EXPLORE THE MATERIAL:
**A.** List the section headings in the rebuttal text.
**B.** Output the part of the rebuttal text starting at "Our method indeed" and ending at "can accumulate errors.".
**C.** In the rebuttal text, what replaced the last layer of the DDM architecture?

··· READING PASSAGE ···

The architecture has to be changed

We agree with the reviewer that the architecture can't be exactly the same since DDM is a denoiser and CDM is a classifier, which may impact the comparisons a little bit. However, as the reviewer notes, the change in the architecture is minor – we replaced only the last layer of the DDM architecture by a convolution, followed by max-pooling and a linear layer. This has a negligible effect on the number of parameters. It is important to note that this architecture was optimized for DDPM and not for CDM, yet CDM still achieves comparable or better results with it. As we mentioned in the text, we believe that an important and interesting future direction would be to optimize the architecture for CDM.

Old diffusion models

We want to emphasize that our main goal is not improving denoising diffusion models, but rather making DRE-based methods work for the first time on datasets more challenging than MNIST. Therefore, we mostly focus on analyzing the reasons that DRE-based methods failed, and show how our theorem leads to a practical algorithm that overcomes these issues. Moreover, we used the same architecture of DDPM only for a fair comparison. In future work, it would be interesting to investigate different architectures which are more suitable for CDM (and in general may be different than the standard denoiser architectures).

Upper bound on NLL

Our method indeed doesn’t upper bound the NLL but rather estimates it. Yet, this is true for all methods in Table 3, which calculate the likelihood and not the ELBO. For example, DDPM-SDE and DDPM++ (which estimate the likelihood and not ELBO) numerically solve an ODE in which each step can accumulate errors.

As for the fact that $p(t|x)$ appears with both signs, this is a key problem with existing DRE based methods, which our method solves. Without incorporating the MSE loss, the model’s prediction is inaccurate for $t$ values that are far from the real $t$ as we show in Fig. 3. Specifically, when calculating the likelihood of a clean image $x$, the model needs to be accurate for both $p(0|x)$ and $p(T+1|x)$. This is the reason that DRE-based methods failed to date. In our case, the addition of the MSE loss solves this problem and makes the NLL calculation more accurate (see also the answer to the last question below). In App. D we show that our NLL calculation is exact on high-dimensional toy examples for which we can calculate the ground-truth NLL analytically.

··· COLLECTED MATERIAL ···

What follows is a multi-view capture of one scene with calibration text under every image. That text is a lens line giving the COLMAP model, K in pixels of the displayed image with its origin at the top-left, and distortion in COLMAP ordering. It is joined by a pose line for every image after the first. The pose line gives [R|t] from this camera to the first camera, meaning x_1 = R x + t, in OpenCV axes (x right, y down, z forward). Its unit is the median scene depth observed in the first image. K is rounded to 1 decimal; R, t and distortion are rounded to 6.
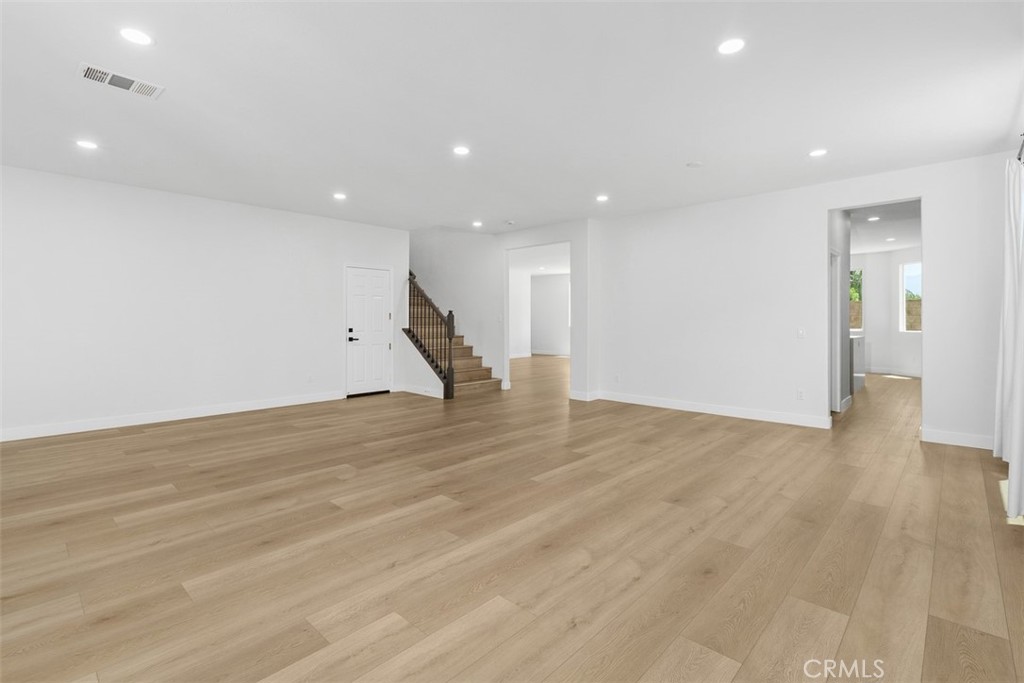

···

LIST OF ANSWERS:
**A.**
The architecture has to be changed
Old diffusion models
Upper bound on NLL

**B.**
Our method indeed doesn’t upper bound the NLL but rather estimates it. Yet, this is true for all methods in Table 3, which calculate the likelihood and not the ELBO. For example, DDPM-SDE and DDPM++ (which estimate the likelihood and not ELBO) numerically solve an ODE in which each step can accumulate errors.

**C.** A convolution, followed by max-pooling and a linear layer.